──────── Input for this task ────────

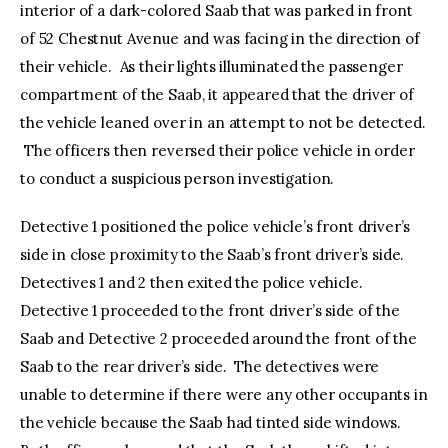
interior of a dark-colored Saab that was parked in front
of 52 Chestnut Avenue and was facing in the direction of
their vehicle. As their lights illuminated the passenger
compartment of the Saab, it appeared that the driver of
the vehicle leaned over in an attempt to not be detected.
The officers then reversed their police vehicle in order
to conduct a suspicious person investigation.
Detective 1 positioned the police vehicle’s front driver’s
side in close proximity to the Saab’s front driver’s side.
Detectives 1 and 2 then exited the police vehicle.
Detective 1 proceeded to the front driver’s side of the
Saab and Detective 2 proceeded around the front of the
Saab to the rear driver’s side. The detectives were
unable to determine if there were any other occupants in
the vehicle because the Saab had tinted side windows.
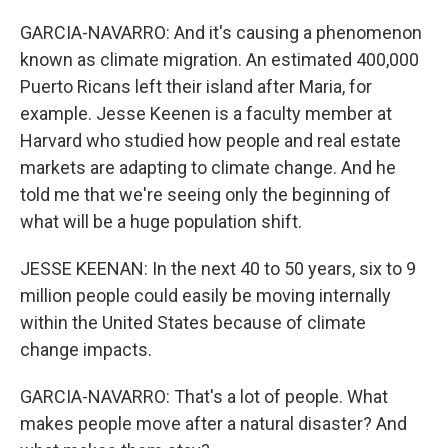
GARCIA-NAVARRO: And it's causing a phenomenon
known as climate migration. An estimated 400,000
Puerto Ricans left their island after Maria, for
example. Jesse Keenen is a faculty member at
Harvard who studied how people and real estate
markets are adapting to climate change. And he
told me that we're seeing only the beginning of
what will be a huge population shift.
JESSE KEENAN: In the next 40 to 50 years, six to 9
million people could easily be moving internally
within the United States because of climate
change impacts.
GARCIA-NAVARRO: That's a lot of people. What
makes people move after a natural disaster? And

────────
──────── Input for this task ────────

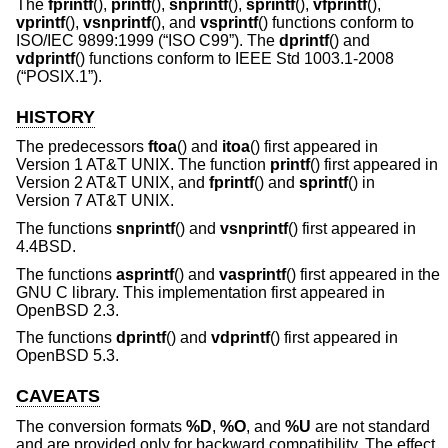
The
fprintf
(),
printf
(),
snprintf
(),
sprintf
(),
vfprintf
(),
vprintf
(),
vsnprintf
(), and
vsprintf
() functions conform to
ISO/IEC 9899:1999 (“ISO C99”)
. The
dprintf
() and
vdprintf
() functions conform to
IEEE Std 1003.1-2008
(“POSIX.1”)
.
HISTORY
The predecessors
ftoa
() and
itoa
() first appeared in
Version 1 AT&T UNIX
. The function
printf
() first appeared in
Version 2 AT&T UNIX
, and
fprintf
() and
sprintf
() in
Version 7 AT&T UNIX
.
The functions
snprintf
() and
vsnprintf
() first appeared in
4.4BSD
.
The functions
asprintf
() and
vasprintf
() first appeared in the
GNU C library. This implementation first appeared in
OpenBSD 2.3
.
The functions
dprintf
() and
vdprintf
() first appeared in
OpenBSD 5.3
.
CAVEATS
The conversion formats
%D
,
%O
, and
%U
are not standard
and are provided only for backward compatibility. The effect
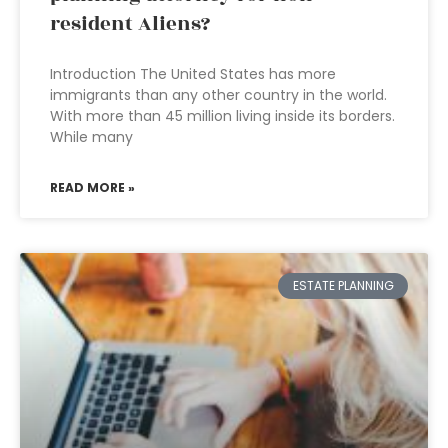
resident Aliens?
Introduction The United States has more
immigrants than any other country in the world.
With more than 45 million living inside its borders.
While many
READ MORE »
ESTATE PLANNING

────────

**Problem requirements**
Using the entries above, return each line that includes the word "vehicle".

**Answer to the problem**
their vehicle. As their lights illuminated the passenger
the vehicle leaned over in an attempt to not be detected.
The officers then reversed their police vehicle in order
Detective 1 positioned the police vehicle’s front driver’s
Detectives 1 and 2 then exited the police vehicle.
the vehicle because the Saab had tinted side windows.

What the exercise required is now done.